Jobless claims fall 1K to new 15-year low
Jobless claims filed by US workers unexpectedly fell to a seasonally adjusted 264,000 last week, indicating the jobs market was on solid footing even as the economy struggles to regain momentum after abruptly slowing in the first quarter.
Washington — The number of Americans filing new claims for unemployment benefits unexpectedly fell last week, indicating the jobs market was on solid footing even as the economy struggles to regain momentum after abruptly slowing in the first quarter.
Other data on Thursday showed that a strong dollar and lower oil prices suppressed producer inflation in April. That together with signs of modest growth early in the second quarter suggest the Federal Reserve will probably not raise interest rates until later in the year.
Initial claims for state unemployment benefits slipped 1,000 to a seasonally adjusted 264,000 for the week ended May 9, the Labor Department said on Thursday, within a whisker of a 15-year low reached two weeks ago.
They have been below 300,000, a threshold associated with a strengthening labor market, for 10 straight weeks. Economists polled by Reuters had forecast claims rising to 275,000.
The four-week moving average of claims, considered a better measure of labor market trends as it irons out week-to-week volatility, fell 7,750 to 271,750 last week. That was the lowest level since April 2000.
U.S. stock index futures added to gains after the data, while prices of U.S. Treasuries edged up. The U.S. dollar extended losses against a basket of currencies.
The claims data underscored the dilemma the U.S. central bank faces. Policymakers believe the economy is poised to strengthen and the labor market appears to be tightening, but surprisingly soft growth and subdued inflation pressures are complicating their plans to lift rates.
The Fed, which has a 2 percent inflation target, has kept its key short-term interest rate near zero since December 2008.
In a separate report, the Labor Department said its producer price index for final demand fell 0.4 percent last month, declining for the third time this year. The PPI increased 0.2 percent in March.
In the 12 months through April, producer prices fell 1.3 percent, the biggest year-on-year decline since 2010, after declining 0.8 percent in March.
Economists had forecast the PPI rising 0.2 percent last month and falling 0.8 percent from a year ago.
The economy barely grew in the first quarter, held back by a range of factors, including the dollar, bad weather and port disruptions.

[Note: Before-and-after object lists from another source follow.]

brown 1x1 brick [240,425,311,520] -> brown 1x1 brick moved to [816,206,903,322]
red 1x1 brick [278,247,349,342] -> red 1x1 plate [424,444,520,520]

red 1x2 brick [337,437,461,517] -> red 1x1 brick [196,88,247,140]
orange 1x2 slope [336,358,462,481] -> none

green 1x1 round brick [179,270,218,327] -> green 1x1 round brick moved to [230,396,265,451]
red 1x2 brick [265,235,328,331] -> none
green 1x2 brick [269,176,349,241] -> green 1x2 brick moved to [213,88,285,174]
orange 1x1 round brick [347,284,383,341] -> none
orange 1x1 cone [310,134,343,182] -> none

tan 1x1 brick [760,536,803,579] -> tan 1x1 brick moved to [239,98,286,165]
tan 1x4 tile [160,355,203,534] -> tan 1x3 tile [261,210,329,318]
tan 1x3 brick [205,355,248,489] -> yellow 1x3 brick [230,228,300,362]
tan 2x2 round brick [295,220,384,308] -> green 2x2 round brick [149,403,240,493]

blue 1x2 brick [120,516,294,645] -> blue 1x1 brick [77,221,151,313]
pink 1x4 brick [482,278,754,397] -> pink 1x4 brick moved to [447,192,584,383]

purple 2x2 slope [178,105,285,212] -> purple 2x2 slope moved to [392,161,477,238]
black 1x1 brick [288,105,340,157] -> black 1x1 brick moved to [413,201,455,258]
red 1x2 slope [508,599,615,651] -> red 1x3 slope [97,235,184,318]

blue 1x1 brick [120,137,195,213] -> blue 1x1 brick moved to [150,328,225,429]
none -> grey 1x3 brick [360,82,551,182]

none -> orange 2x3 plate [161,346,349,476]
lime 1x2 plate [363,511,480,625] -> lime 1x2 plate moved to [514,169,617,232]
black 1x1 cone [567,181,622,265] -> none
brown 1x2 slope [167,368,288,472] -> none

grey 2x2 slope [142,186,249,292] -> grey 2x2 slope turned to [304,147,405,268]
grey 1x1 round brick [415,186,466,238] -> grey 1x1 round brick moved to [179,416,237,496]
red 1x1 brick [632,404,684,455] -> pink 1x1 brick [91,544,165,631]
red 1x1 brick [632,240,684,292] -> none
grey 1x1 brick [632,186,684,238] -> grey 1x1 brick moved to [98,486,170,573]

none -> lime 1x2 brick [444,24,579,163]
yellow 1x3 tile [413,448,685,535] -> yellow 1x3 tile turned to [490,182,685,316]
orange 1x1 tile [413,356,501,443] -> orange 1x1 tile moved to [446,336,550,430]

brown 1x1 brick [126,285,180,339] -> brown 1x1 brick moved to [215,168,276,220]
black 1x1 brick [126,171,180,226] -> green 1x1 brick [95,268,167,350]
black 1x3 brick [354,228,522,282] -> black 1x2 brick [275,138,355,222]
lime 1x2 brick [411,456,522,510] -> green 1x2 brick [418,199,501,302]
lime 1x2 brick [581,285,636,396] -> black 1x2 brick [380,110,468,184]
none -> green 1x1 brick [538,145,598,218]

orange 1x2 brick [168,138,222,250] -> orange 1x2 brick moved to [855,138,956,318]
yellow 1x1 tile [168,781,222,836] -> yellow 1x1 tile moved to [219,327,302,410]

Retail sales and manufacturing data suggest that while activity is picking up, the pace remains modest.
A drop of 0.7 percent in the index for final demand goods accounted for more than 70 percent of the decline in the PPI last month. Energy prices fell 2.9 percent after rising 1.5 percent in March. Food prices fell for a fifth straight month.
The dollar, which has gained about 11 percent against the currencies of the United States' main trading partners since June, and lower energy prices are keeping inflation subdued.
Last month, the volatile trade services component, which mostly reflects profit margins at retailers and wholesalers, fell 0.8 percent after slipping 0.2 percent in the prior month.
A key measure of underlying producer price pressures that excludes food, energy and trade services ticked up 0.1 percent after rising 0.2 percent in March.